For a time after the space shuttle program ended in 2011, NASA astronauts got to the ISS exclusively by way of Russian rockets. As of 2020, SpaceX is also ferrying U.S. astronauts, and it will transport one Russian cosmonaut in the autumn of 2022.
Coleman had training “off and on in Russia” in the years leading up to liftoff. Russian and American operators would “dine at each other’s homes and [go] out to the market together.” The launch itself happened in Russia by way of Kazakhstan (the area she launched from is leased to Russia) on a Soyuz spacecraft. When she returned to Earth, it too was in Kazakhstan.
English was the primary language on the station, but astronauts were required to have a solid grasp on the Russian language. “One of my jobs was actually labeling all the things in the Russian segment that astronauts would need to read in English as well as in Russian,” she said.

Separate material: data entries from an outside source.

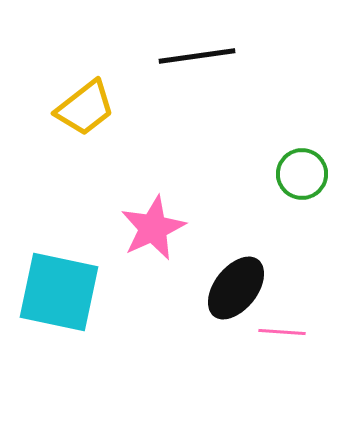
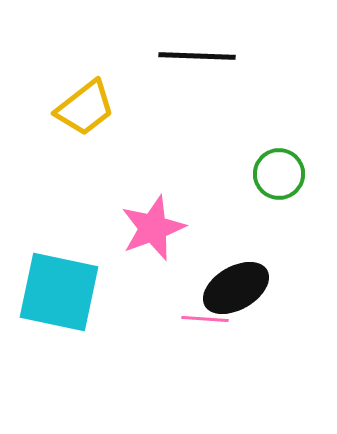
black line: rotated 10 degrees clockwise
green circle: moved 23 px left
pink star: rotated 4 degrees clockwise
black ellipse: rotated 22 degrees clockwise
pink line: moved 77 px left, 13 px up
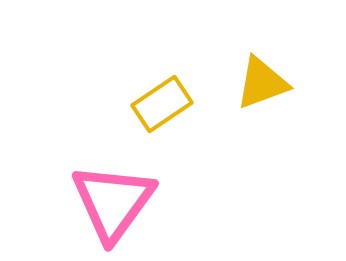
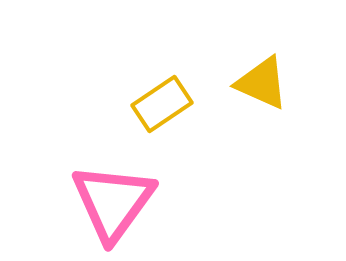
yellow triangle: rotated 44 degrees clockwise
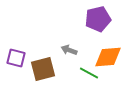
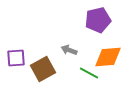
purple pentagon: moved 1 px down
purple square: rotated 18 degrees counterclockwise
brown square: rotated 15 degrees counterclockwise
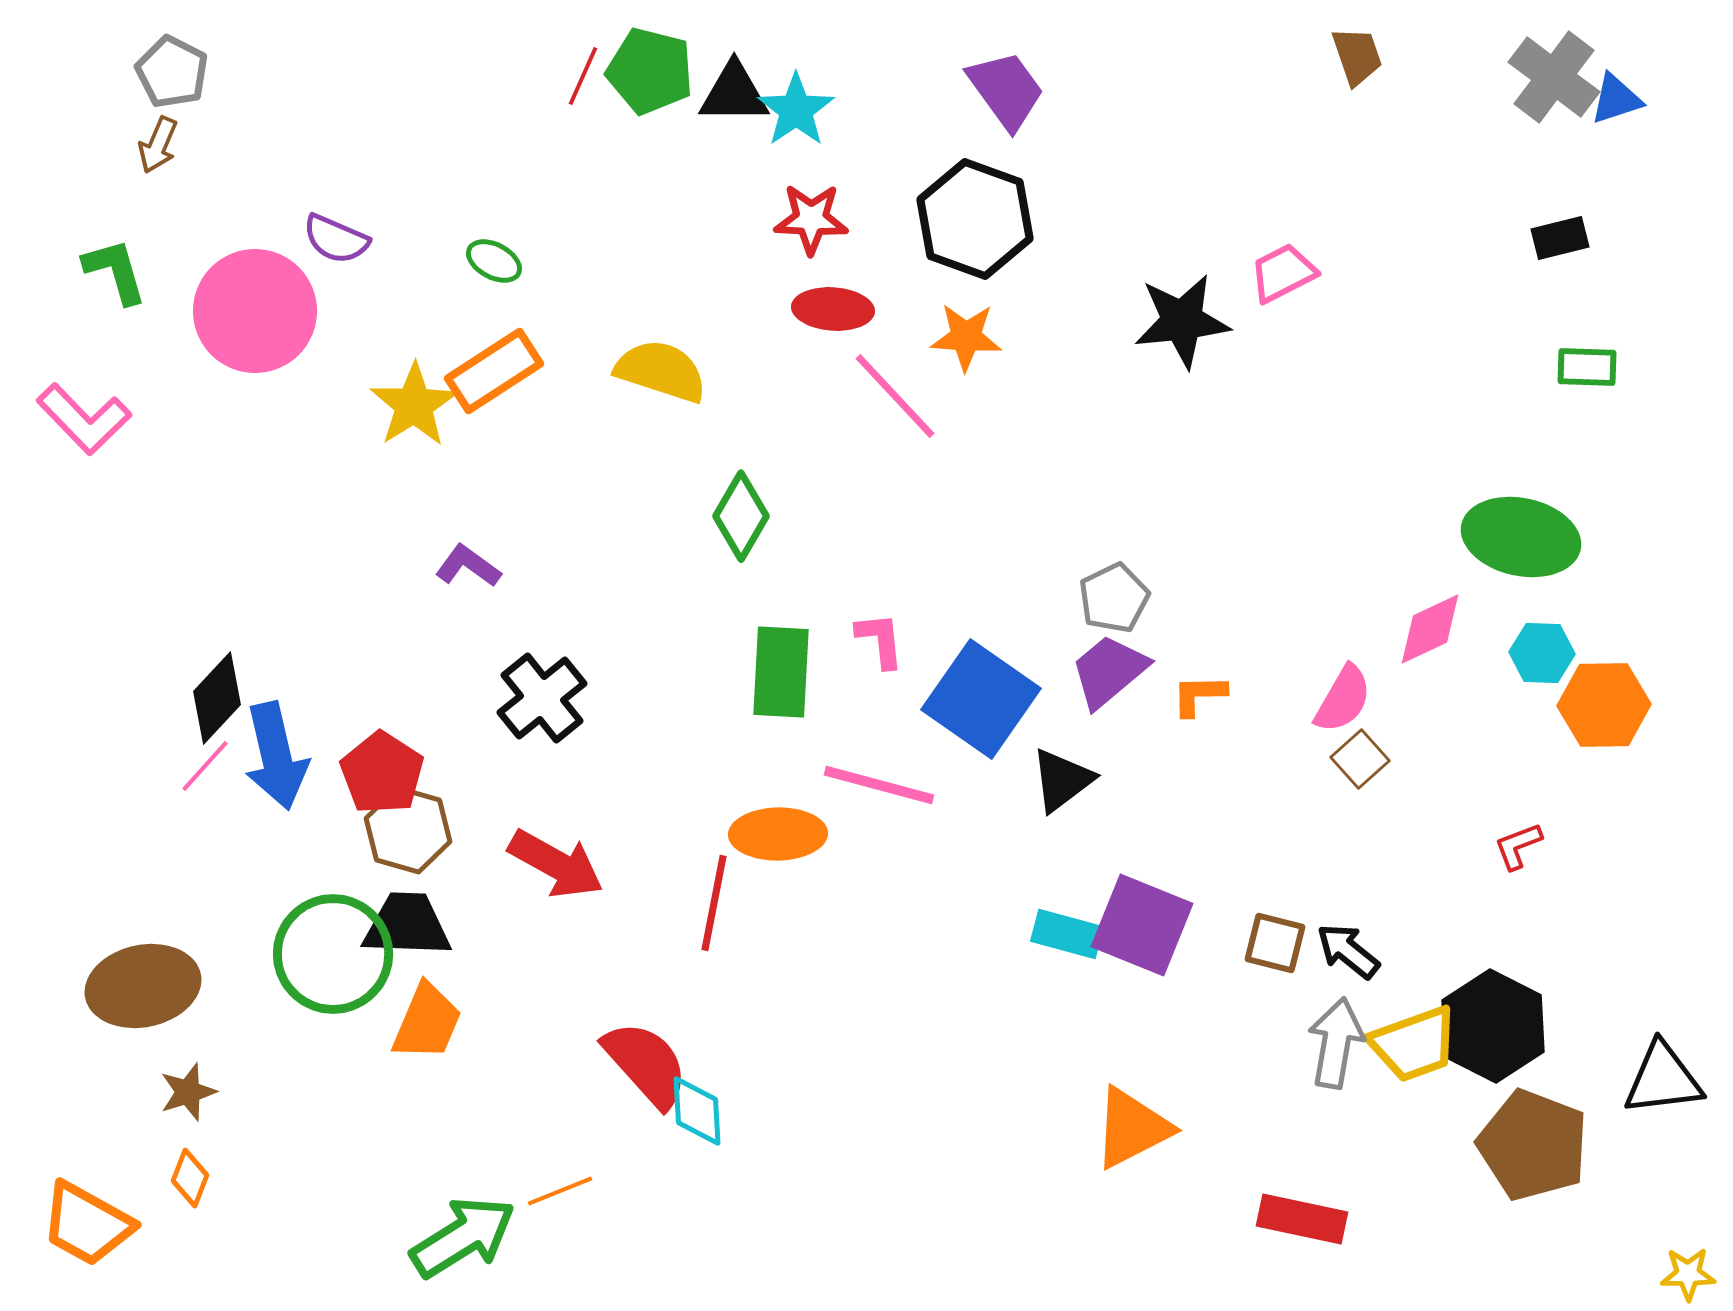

During her time with NASA, she said, geopolitics weren’t as much of a concern, as she did most of her work before Russia annexed Crimea. There were occasional moments of tension between the U.S. and Russia, but that didn’t affect them up in space. “In my experience, when people keep their eyes on the mission, it helps them sort out the cultural differences that they might have,” she told me. It’s also worth remembering that “doing something like the space station … it’s actually an amazing example of international diplomacy, where it’s not just the six astronauts on board. … [I]t’s also hundreds and hundreds of people on the ground, making decisions together all the time.”
And through all the arguments and conflicts here on Earth, the mission and unity behind the ISS still matter. During her work, Coleman says, “it became very clear that exactly what part of this planet you came from was really so much less important than the fact that all of us are connected down here.” So what comes next? Again, she is optimistic: “I’m fairly certain that things will be fine. And that we just need to, you know, keep focused on the mission and do our jobs, so to speak.”